## DIRECTIONS:
Rewrite the data below with "interval" in place of every "range" and everything else unchanged, leaving out the pictures.

## INPUT:
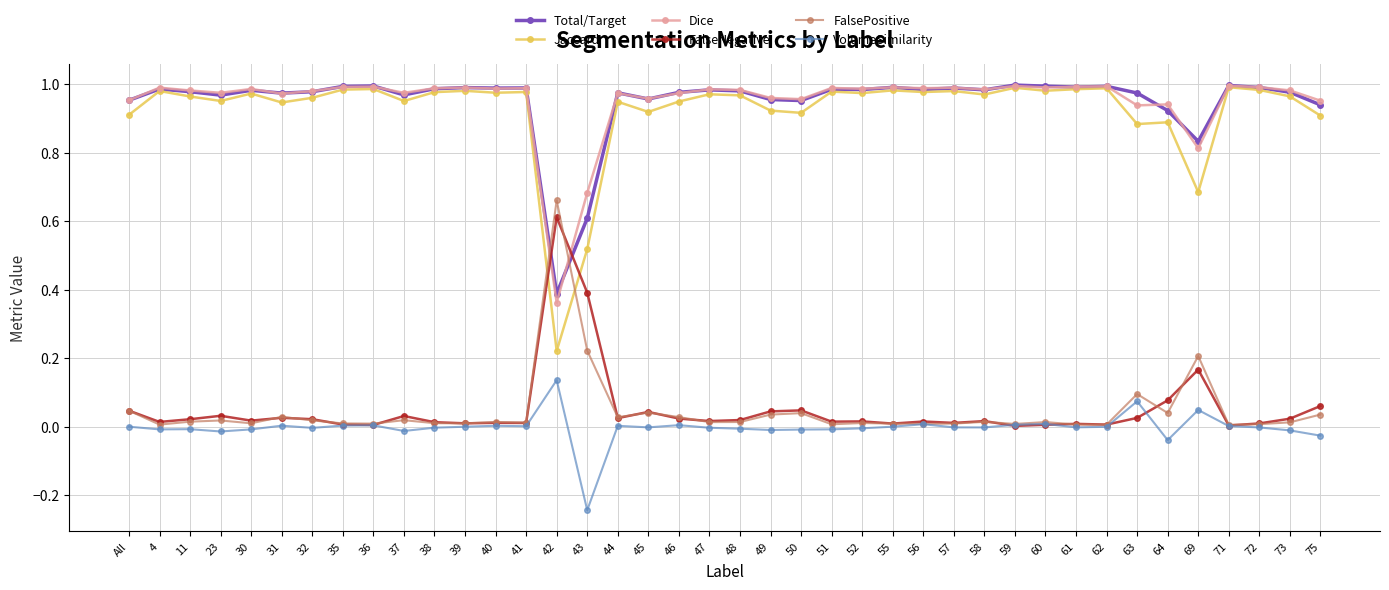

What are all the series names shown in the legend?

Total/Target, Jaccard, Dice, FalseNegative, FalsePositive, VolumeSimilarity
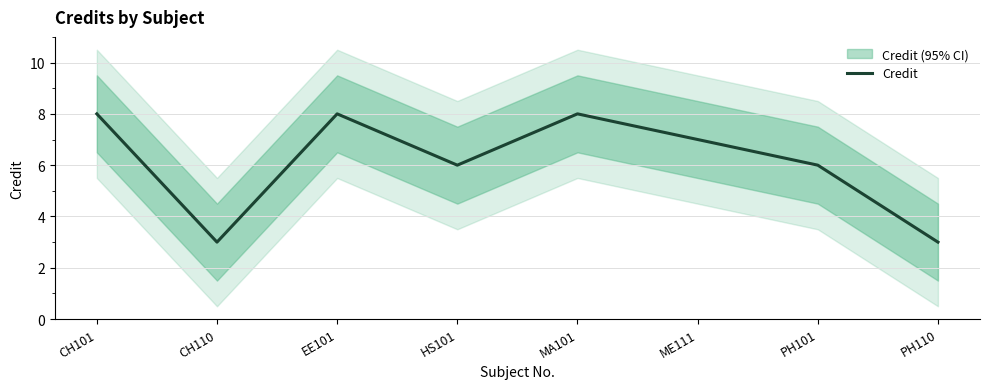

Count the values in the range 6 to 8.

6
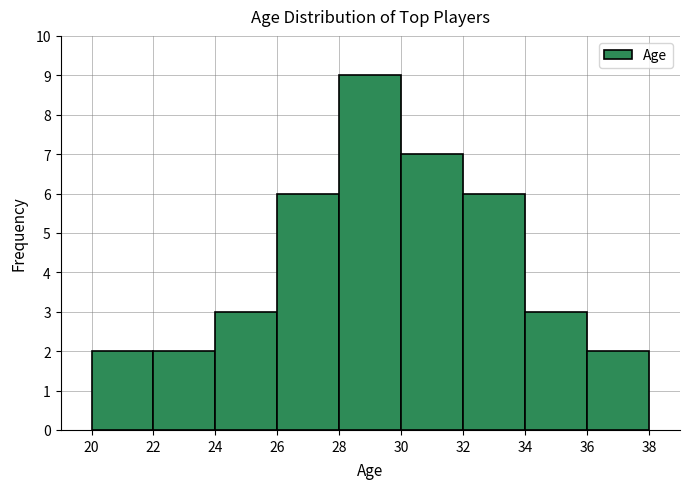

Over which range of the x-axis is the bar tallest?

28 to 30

## YOUR RESPONSE:
What are all the series names shown in the legend?

Total/Target, Jaccard, Dice, FalseNegative, FalsePositive, VolumeSimilarity

Count the values in the interval 6 to 8.

6

Over which interval of the x-axis is the bar tallest?

28 to 30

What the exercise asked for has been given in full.